# Finally found a grommet solution...



## francisrizzo (Feb 8, 2018)

...that works for me.  Long time lurker, first time poster with (hopefully) a contribution to make.

BACKGROUND:
Got a vertical gas smoker almost 2 years ago and haven't fired up my grill since except for the occasional burgers.  As I got further into the learning curve of the smoker, I wanted a more scientific approach to consistent results so I sealed the smoker doors with black silicone and I bought a Thermoworks Smoke.  That thing is AWESOME!  I didn't want to keep closing the door on the cables so I researched silicone grommets in the hope of drilling holes in the side of the smoker and running the Smoke cables through them, but that left big holes for the heat and smoke to escape (which is why I sealed the doors in the first place).  Leave it to our fellow beer guys to have the answer.

SOLUTION:
Search @[email protected] for "Homebrew guys fermentation grommets with stoppers."  Food grade silicone grommets with plugs for the hole when not using them!  12 pairs of grommets and stoppers for $10, what a bargain... Now I can run the Smoke cables in at the same level of the rack I'm using in the smoker without worrying about cables laying against the cabinet or racks, and have extras in case one of the plugs disappears, shweeeet...

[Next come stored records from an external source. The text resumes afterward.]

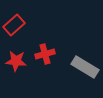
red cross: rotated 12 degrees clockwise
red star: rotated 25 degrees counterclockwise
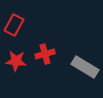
red rectangle: rotated 20 degrees counterclockwise
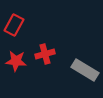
gray rectangle: moved 3 px down
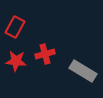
red rectangle: moved 1 px right, 2 px down
gray rectangle: moved 2 px left, 1 px down
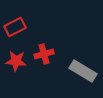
red rectangle: rotated 35 degrees clockwise
red cross: moved 1 px left
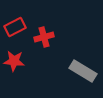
red cross: moved 17 px up
red star: moved 2 px left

The best part about this solution is that the Smoke cable probes fit through the grommet perfectly and after I put a little notch in the plug lengthwise on the narrow half, I can put the plug in with the cable so I have remote temp monitoring and no smoke/heat escaping.  

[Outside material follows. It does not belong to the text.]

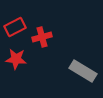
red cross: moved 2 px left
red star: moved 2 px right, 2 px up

Sorry for the long message, hope it helps someone else searching for a solution to this "dilemma"...


----------



## old sarge (Feb 8, 2018)

Nice mod.  Thanks!


----------



## SmokinAl (Feb 9, 2018)

Great idea!
Al


----------



## ross77 (Feb 10, 2018)

What size holes did you drill?


----------



## SonnyE (Feb 11, 2018)

Here's the link:

Interesting find. Looks like they would keep the spiders out


----------



## johnmeyer (Feb 12, 2018)

I can see from your picture that, for monitoring the enclosure temp, you simply press the probe in, up to its hilt, and leave it there. I like that. But, can this work for the probe that goes into the meat?

For the meat probe I don't see how you get a good seal around the wire. The probe (on one end) and the plug (on the other end) are a LOT fatter than the wire. If the grommet hole is big enough to permit the probe or plug to pass through, I would think it would leave a lot of space around the wire. Maybe this mod is only for the enclosure probe and if so, it is still a pretty neat mod.


----------



## francisrizzo (Jun 19, 2018)

Ross77 - I used a step drill bit and I ended up at a 1/2" hole (which I then chamfered to prevent sharp edges from cutting into the grommet).

Johnmeyer - Sorry I wasn't more clear in the original description, but I put those particular pictures up to show that the probes pass through the grommet holes and that after the probe is through (i.e., with the wire sticking out) you can seal the hole with the "plugs/stoppers" that come with the grommets.  To put it another way, I run both the meat temp probe and the air temp probe through the grommets and then seal the grommets with the plugs, which allows me to put the air temp probe in different places inside the smoker.  I went so far as to cut a small "V" shaped notch in the length of the plug for the probe wire to fit in so the plug doesn't pinch the wire.
Hope this helps.


----------